I have an 18 byte struct in C++. I want to read 18 bytes of data from a file straight into this struct. However, my C++ compiler pads the struct to be 20 bytes (4 byte aligned). This is relatively easy to get around for just my compiler alone but I would prefer to use a method that is more reliable cross-platform/cross-compiler.
This is the struct:
struct Test {
uint8_t a;
uint8_t b;
uint8_t c;
uint16_t d;
uint16_t e;
uint8_t f;
uint16_t g;
uint16_t h;
uint16_t i;
uint16_t j;
uint8_t k;
uint8_t l;
};
Currently I use an ifstream and read it to the struct like so:
Test test;
// file is a binary ifstream
file.read((char*)test.a, 18);
On my system this skips past the two bytes of padding at the beginning of the struct. I could add bytes to the front of the struct to guarantee it to be 32 bytes which would be a valid alignment on most systems, however I don’t know if that would actually work with how structs need their elements to be naturally aligned.
Any help on this would be great but I could always end up copying the bytes manually into the attributes 😔.
>Solution :
If you are writing for cross-platform and cross-compiler, forget the direct read. Just read byte-by-byte. If profiling indicates you need further optimization, either play with the underlying stream buffering or read into a byte array and extract each piece.

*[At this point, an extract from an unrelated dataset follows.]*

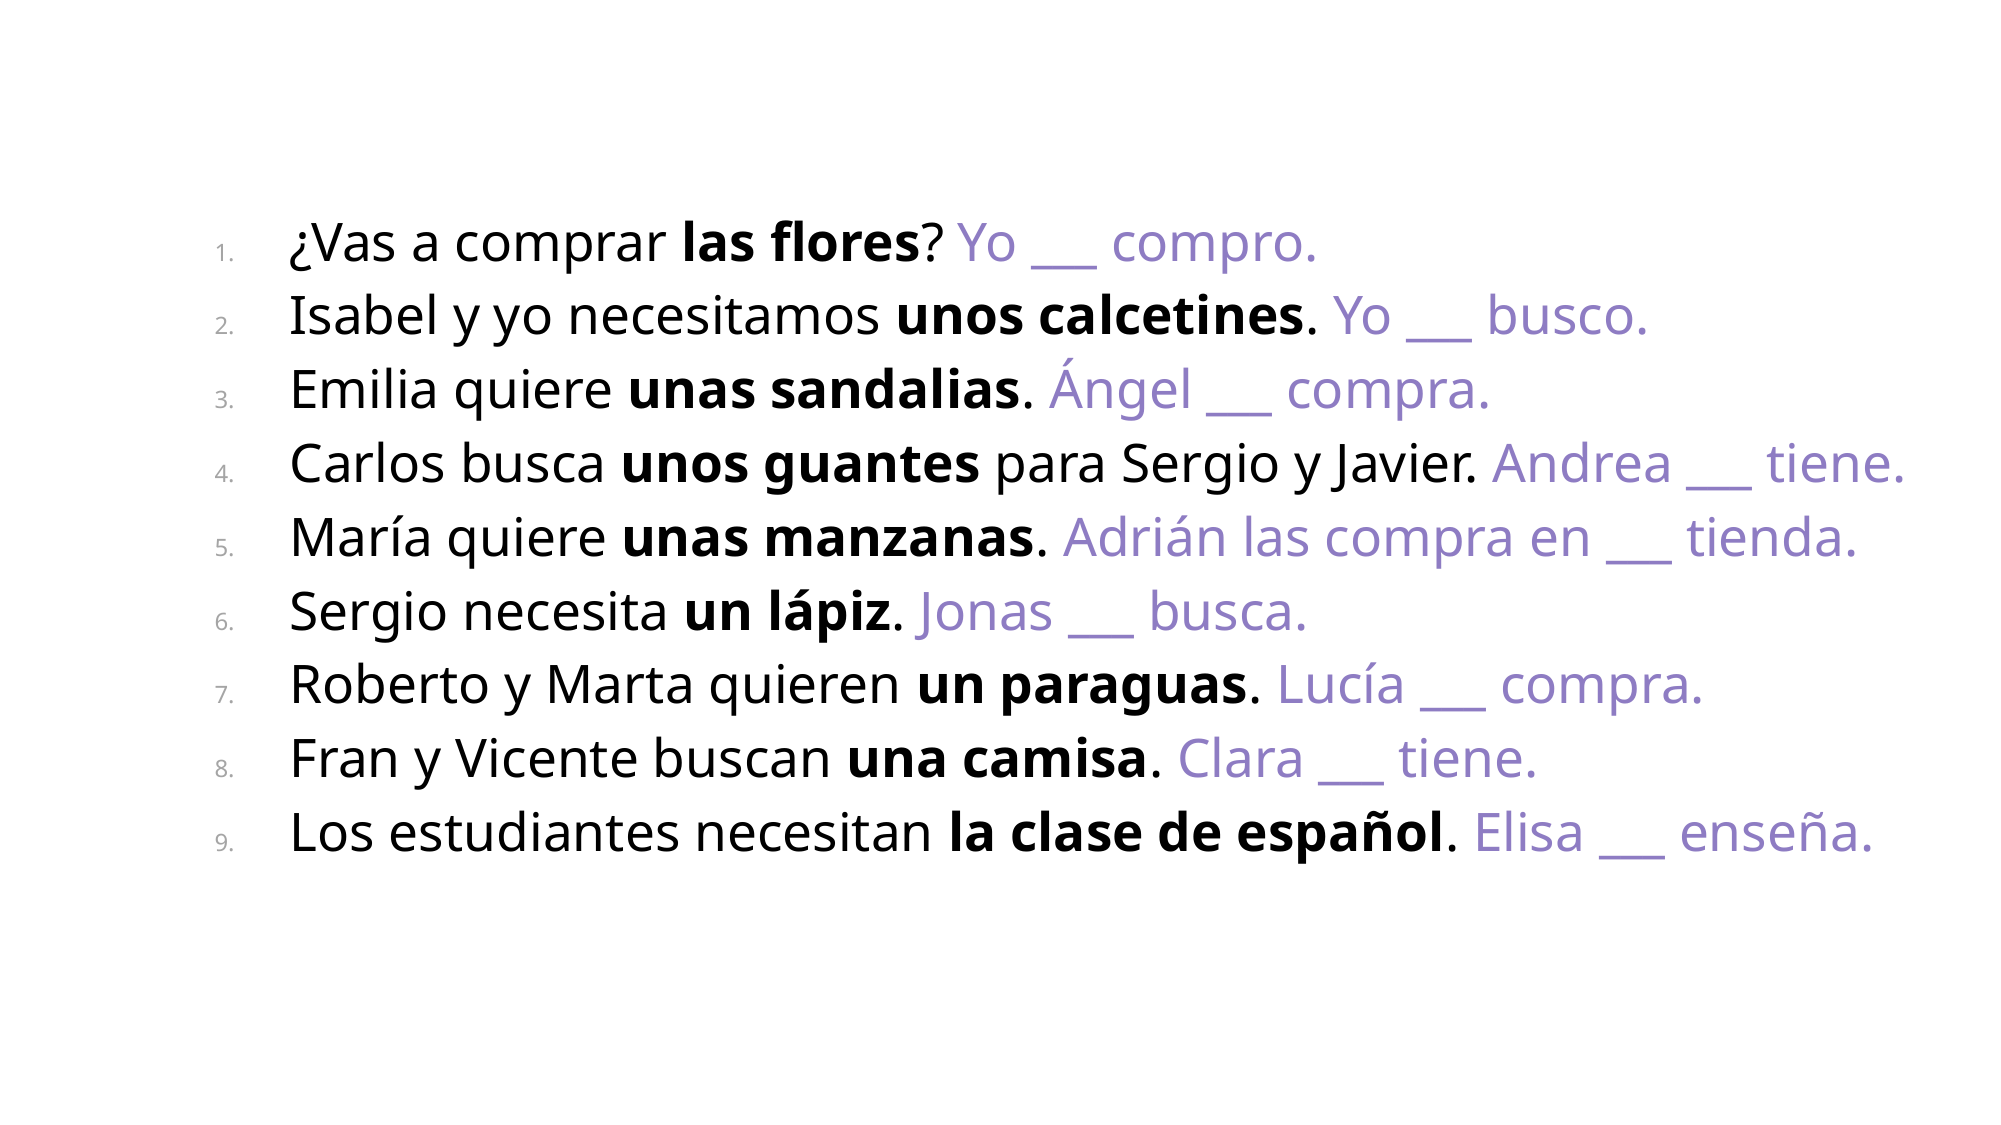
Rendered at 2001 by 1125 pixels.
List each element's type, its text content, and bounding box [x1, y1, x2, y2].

This also eliminates system endianness problems.
// extract byte values
t.a = f.get();
t.b = f.get();
...
// extract a little-endian value
t.d = f.get();
t.d = t.d | (f.get() << 8);
...
// check for success or failure
if (!f) ...
Block read via a byte array:
unsigned char buffer[ 18 ];
if (!f.read( (char *)buffer, sizeof(buffer) ))
...
t.a = buffer[0];
...
t.d = buffer[3] | (buffer[4] << 8);
...
Again, profile before deciding there is an issue.